I think [the U.S. tax code] needs a massive simplification. If we were doing income tax for the first time. In other words, if we were starting off new back at the beginning of the last century, then probably we should go with a--we probably should've gone with a flat tax, maybe two levels of tax, but really simple. Our economy has kind of grown up now on depreciation and deductions and industries have grown up around that and so I don't know exactly how much you can simplify it, but you sure have to make a stab at it.
I think Reagan got it right. I felt that what Reagan did was, I kind of think of it as like cleaning out the forest. You got--the tax code was this big, he got it down to a simple code, reduced the top rates. Kind of leveled out the rates a little so there weren't as many. The tax code needs a simplification in addition to lowering your sum taxes. Another tax that has to be dealt with is the death tax. That's a double tax. People get it twice and it has a major impact on lots of people who aren't really wealthy.
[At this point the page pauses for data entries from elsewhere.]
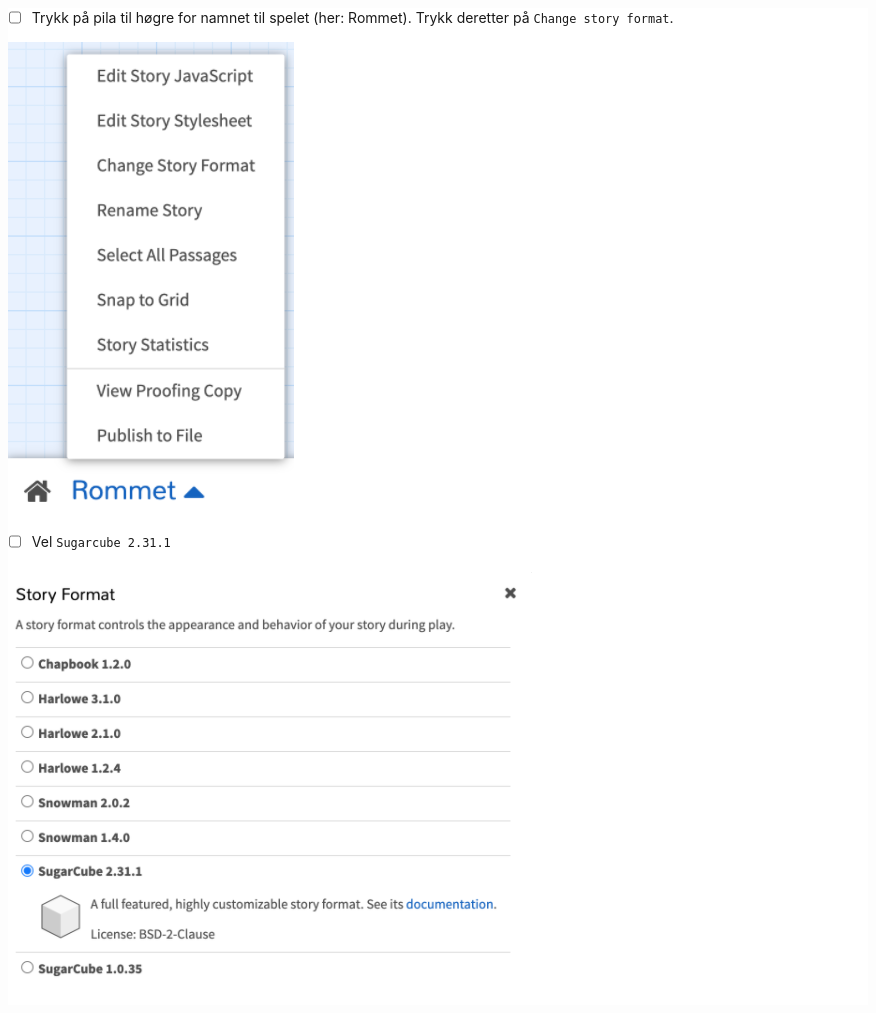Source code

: 
- [ ] Trykk på pila til høgre for namnet til spelet (her: Rommet). Trykk deretter på `Change story format`.

![change story format](pila.png)

- [ ] Vel `Sugarcube 2.31.1`

![sugar cube](sugar.png)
You know, people who have their money in land or they have they money in real estate or they have they have their money in the family business or the family farm and they've got to sell the darn thing or they get in a big dispute with the IRS about what it's worth on paper.
KUDLOW: John Edwards, former Senator John Edwards has talked about raising taxes on the rich in order to create universal health coverage. Your thought on the Edwards plan.
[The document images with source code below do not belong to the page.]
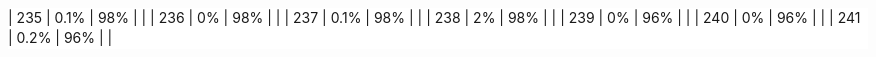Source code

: | 235 | 0.1% | 98% |  |
| 236 | 0% | 98% |  |
| 237 | 0.1% | 98% |  |
| 238 | 2% | 98% |  |
| 239 | 0% | 96% |  |
| 240 | 0% | 96% |  |
| 241 | 0.2% | 96% |  |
GIULIANI: That's how you--that's how you decelerate the economy. I mean, it's exactly the way in which you take the growth that we're having and put a lid on it and start to move it back in the other direction. The reality is that the more ways that we can find to put money back into the private economy, the more our economy grows because that money gets used in a dynamic way. It gets used to create jobs. I used to be a big advocate of lowering the sales tax in New York, or even doing away with it because right around New York we have states that don't have a sales tax. We lose an incredible amount of business to those--to those states. If we did away with the sales tax in New York, it would be a jobs program for New York. The scales would have to go higher, 10 percent more employees, 20 percent more employees, 30 percent more employees. We'd make back a lot of that tax through the income tax, but we would also, more importantly have a growing economy. And that's--the government has to constantly be thinking about. What can we do to grow the economy.
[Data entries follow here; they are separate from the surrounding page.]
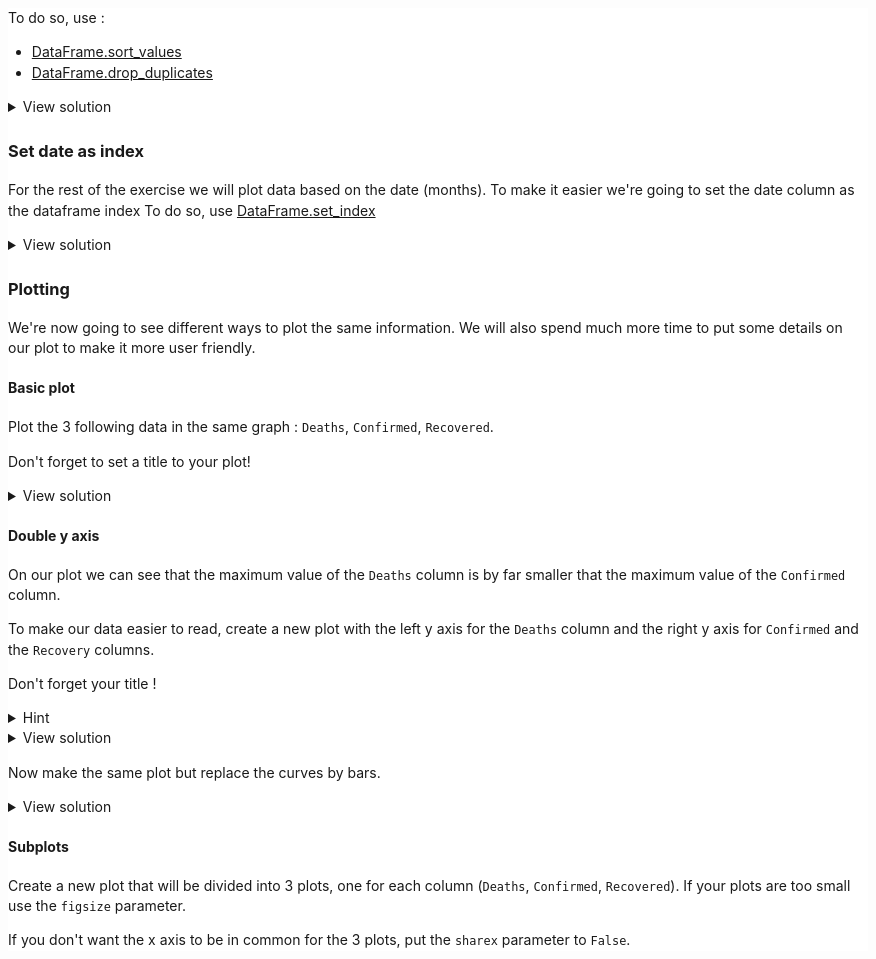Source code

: To do so, use :
- [DataFrame.sort_values](https://pandas.pydata.org/pandas-docs/stable/reference/api/pandas.DataFrame.sort_values.html)
- [DataFrame.drop_duplicates](https://pandas.pydata.org/pandas-docs/stable/reference/api/pandas.DataFrame.drop_duplicates.html)

<details><summary markdown='span'>View solution
</summary></details>

### Set date as index
For the rest of the exercise we will plot data based on the date (months). To make it easier we're going to set the date column as the dataframe index
To do so, use [DataFrame.set_index](https://pandas.pydata.org/pandas-docs/stable/reference/api/pandas.DataFrame.set_index.html)

<details><summary markdown='span'>View solution
</summary></details>

### Plotting
We're now going to see different ways to plot the same information. We will also spend much more time to put some details on our plot to make it more user friendly.

#### Basic plot
Plot the 3 following data in the same graph : `Deaths`, `Confirmed`, `Recovered`.

Don't forget to set a title to your plot!

<details><summary markdown='span'>View solution
</summary></details>

#### Double y axis
On our plot we can see that the maximum value of the `Deaths` column is by far smaller that the maximum value of the `Confirmed` column.

To make our data easier to read, create a new plot with the left y axis for the `Deaths` column and the right y axis for `Confirmed` and the `Recovery` columns.

Don't forget your title !

<details><summary markdown='span'>Hint
</summary></details>

<details><summary markdown='span'>View solution
</summary></details>

Now make the same plot but replace the curves by bars.

<details><summary markdown='span'>View solution
</summary></details>

#### Subplots
Create a new plot that will be divided into 3 plots, one for each column (`Deaths`, `Confirmed`, `Recovered`). If your plots are too small use the `figsize` parameter.

If you don't want the x axis to be in common for the 3 plots, put the `sharex` parameter to `False`.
These are exactly the kind of answers conservatives and Republicans want to hear from their presidential nominee. If Rudy continues to pound these themes and follows through with bold proposals to push the country further in the pro-growth, low-tax, pro-free markets direction, it will be a powerful selling point in his attempt to close the deal with Republican primary voters.
And if he does win the nomination, it will in all likelihood set up a strong contrast with the eventual Democratic nominee in the general election, as the Democrats are clearly moving toward a more populist, anti-free trade, more progressive (i.e. higher taxes) economic approach.